(DATASET RECORDS)

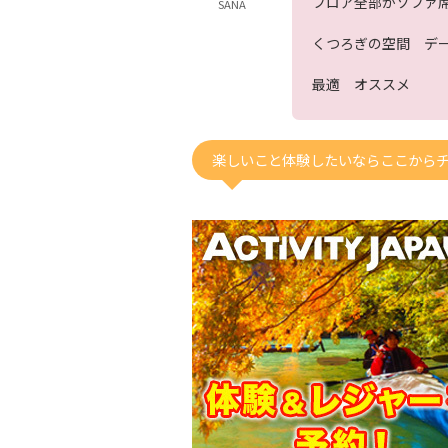
フロア全部がソファ
SANA
くつろぎの空間 デ
最適 オススメ
楽しいこと体験したいならここから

(ABOUT THIS TASK)
Your answer should be an exact copy of the entries above, with no images included.

(ANSWER SECTION)
フロア全部がソファ
SANA
くつろぎの空間 デ
最適 オススメ
楽しいこと体験したいならここから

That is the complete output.